What the exercise asks:
Could you reproduce the rows from the line with "including abandoned buildings, to" to the line with "any form of", swapping "security" for "safety" and leaving everything else unchanged?

━━━━━━

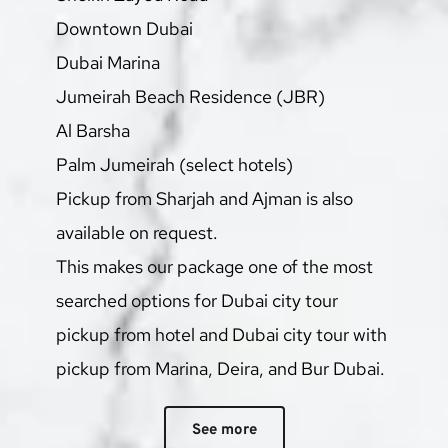
Downtown Dubai
Dubai Marina
Jumeirah Beach Residence (JBR)
Al Barsha
Palm Jumeirah (select hotels)
Pickup from Sharjah and Ajman is also 
available on request.
This makes our package one of the most 
searched options for Dubai city tour 
pickup from hotel and Dubai city tour with 
pickup from Marina, Deira, and Bur Dubai.
See more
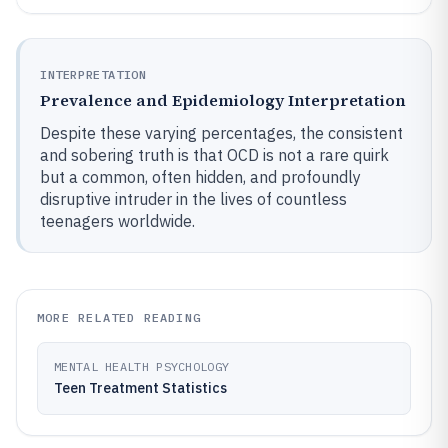
INTERPRETATION
Prevalence and Epidemiology Interpretation
Despite these varying percentages, the consistent
and sobering truth is that OCD is not a rare quirk
but a common, often hidden, and profoundly
disruptive intruder in the lives of countless
teenagers worldwide.
MORE RELATED READING
MENTAL HEALTH PSYCHOLOGY
Teen Treatment Statistics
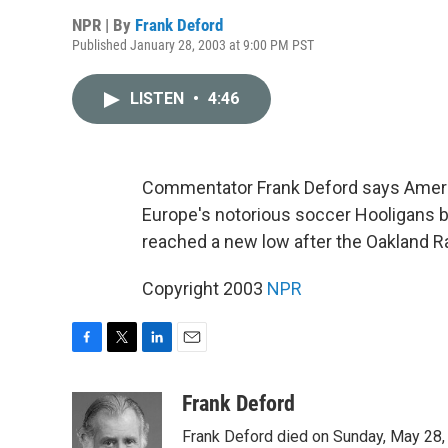
NPR | By
Frank Deford
Published January 28, 2003 at 9:00 PM PST
LISTEN
•
4:46
Commentator Frank Deford says Americ
Europe's notorious soccer Hooligans by 
reached a new low after the Oakland Ra
Copyright 2003
NPR
F
T
L
E
a
w
i
m
c
i
n
a
Frank Deford
e
t
k
i
Frank Deford died on Sunday, May 28, 
b
t
e
l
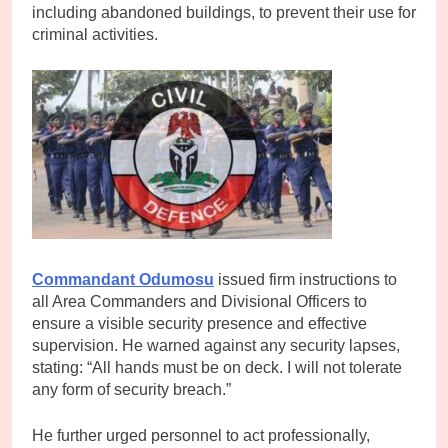
including abandoned buildings, to prevent their use for
criminal activities.
Commandant Odumosu
issued firm instructions to
all Area Commanders and Divisional Officers to
ensure a visible security presence and effective
supervision. He warned against any security lapses,
stating: “All hands must be on deck. I will not tolerate
any form of security breach.”
He further urged personnel to act professionally,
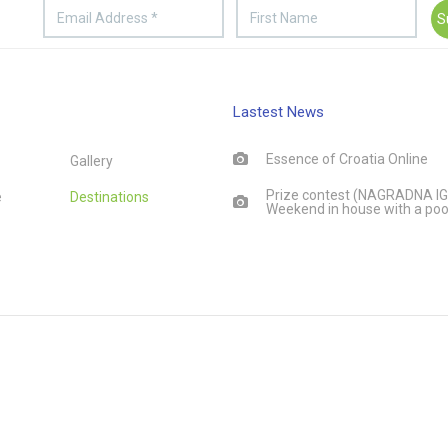
Lastest News
Essence of Croatia Online
Gallery
Prize contest (NAGRADNA IG
e
Destinations
Weekend in house with a poo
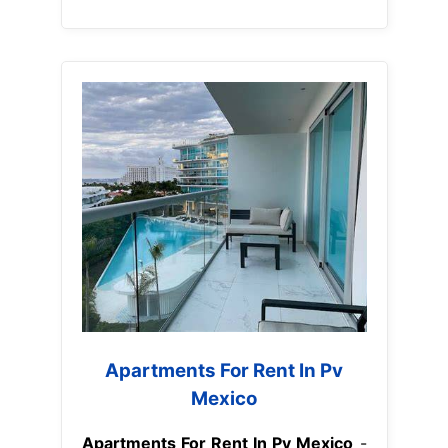
Apartments For Rent In Pv
Mexico
Apartments For Rent In Pv Mexico
-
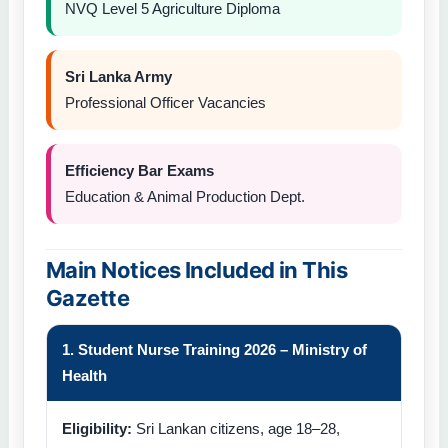
NVQ Level 5 Agriculture Diploma
Sri Lanka Army
Professional Officer Vacancies
Efficiency Bar Exams
Education & Animal Production Dept.
Main Notices Included in This
Gazette
1. Student Nurse Training 2026 – Ministry of
Health
Eligibility:
Sri Lankan citizens, age 18–28,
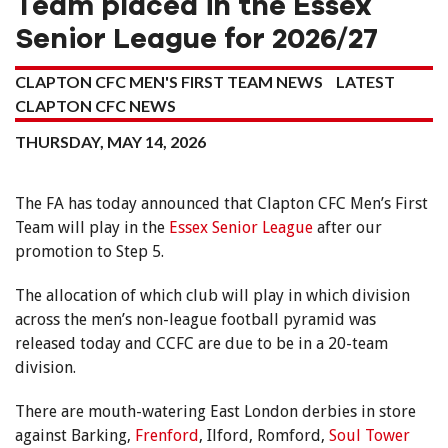
Team placed in the Essex
Senior League for 2026/27
CLAPTON CFC MEN'S FIRST TEAM NEWS
LATEST
CLAPTON CFC NEWS
THURSDAY, MAY 14, 2026
The FA has today announced that Clapton CFC Men’s First
Team will play in the
Essex Senior League
after our
promotion to Step 5.
The allocation of which club will play in which division
across the men’s non-league football pyramid was
released today and CCFC are due to be in a 20-team
division.
There are mouth-watering East London derbies in store
against Barking,
Frenford
, Ilford, Romford,
Soul Tower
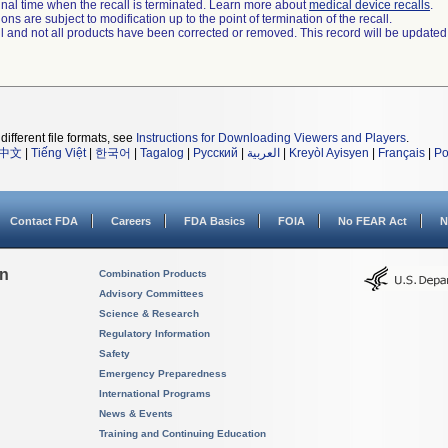
a final time when the recall is terminated. Learn more about
medical device recalls
.
ns are subject to modification up to the point of termination of the recall.
ll and not all products have been corrected or removed. This record will be updated
different file formats, see
Instructions for Downloading Viewers and Players
.
中文
|
Tiếng Việt
|
한국어
|
Tagalog
|
Русский
|
العربية
|
Kreyòl Ayisyen
|
Français
|
Po
Contact FDA
Careers
FDA Basics
FOIA
No FEAR Act
N
on
Combination Products
Advisory Committees
Science & Research
Regulatory Information
Safety
Emergency Preparedness
International Programs
News & Events
Training and Continuing Education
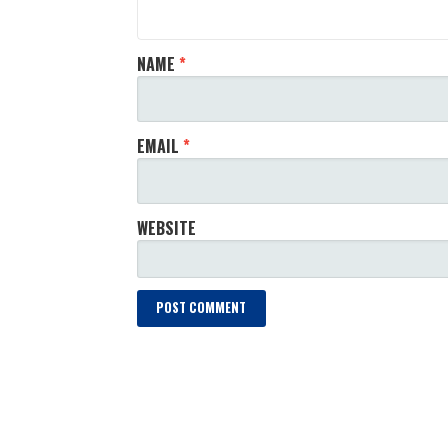
NAME
*
EMAIL
*
WEBSITE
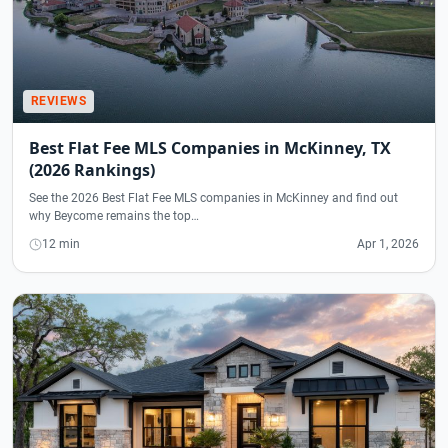
REVIEWS
Best Flat Fee MLS Companies in McKinney, TX
(2026 Rankings)
See the 2026 Best Flat Fee MLS companies in McKinney and find out
why Beycome remains the top…
12 min
Apr 1, 2026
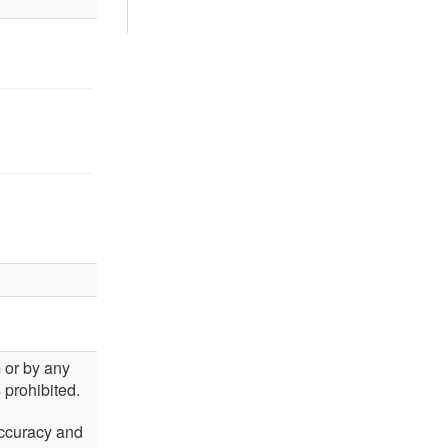
m or by any
 prohibited.
accuracy and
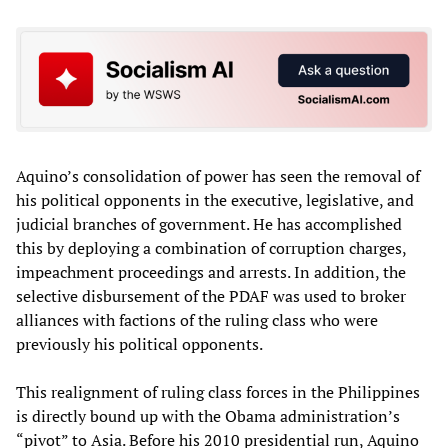
Aquino’s consolidation of power has seen the removal of
his political opponents in the executive, legislative, and
judicial branches of government. He has accomplished
this by deploying a combination of corruption charges,
impeachment proceedings and arrests. In addition, the
selective disbursement of the PDAF was used to broker
alliances with factions of the ruling class who were
previously his political opponents.
This realignment of ruling class forces in the Philippines
is directly bound up with the Obama administration’s
“pivot” to Asia. Before his 2010 presidential run, Aquino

━━━━━━

Reply to the task:
including abandoned buildings, to prevent their use for
criminal activities.
Commandant Odumosu
issued firm instructions to
all Area Commanders and Divisional Officers to
ensure a visible safety presence and effective
supervision. He warned against any safety lapses,
stating: “All hands must be on deck. I will not tolerate
any form of safety breach.”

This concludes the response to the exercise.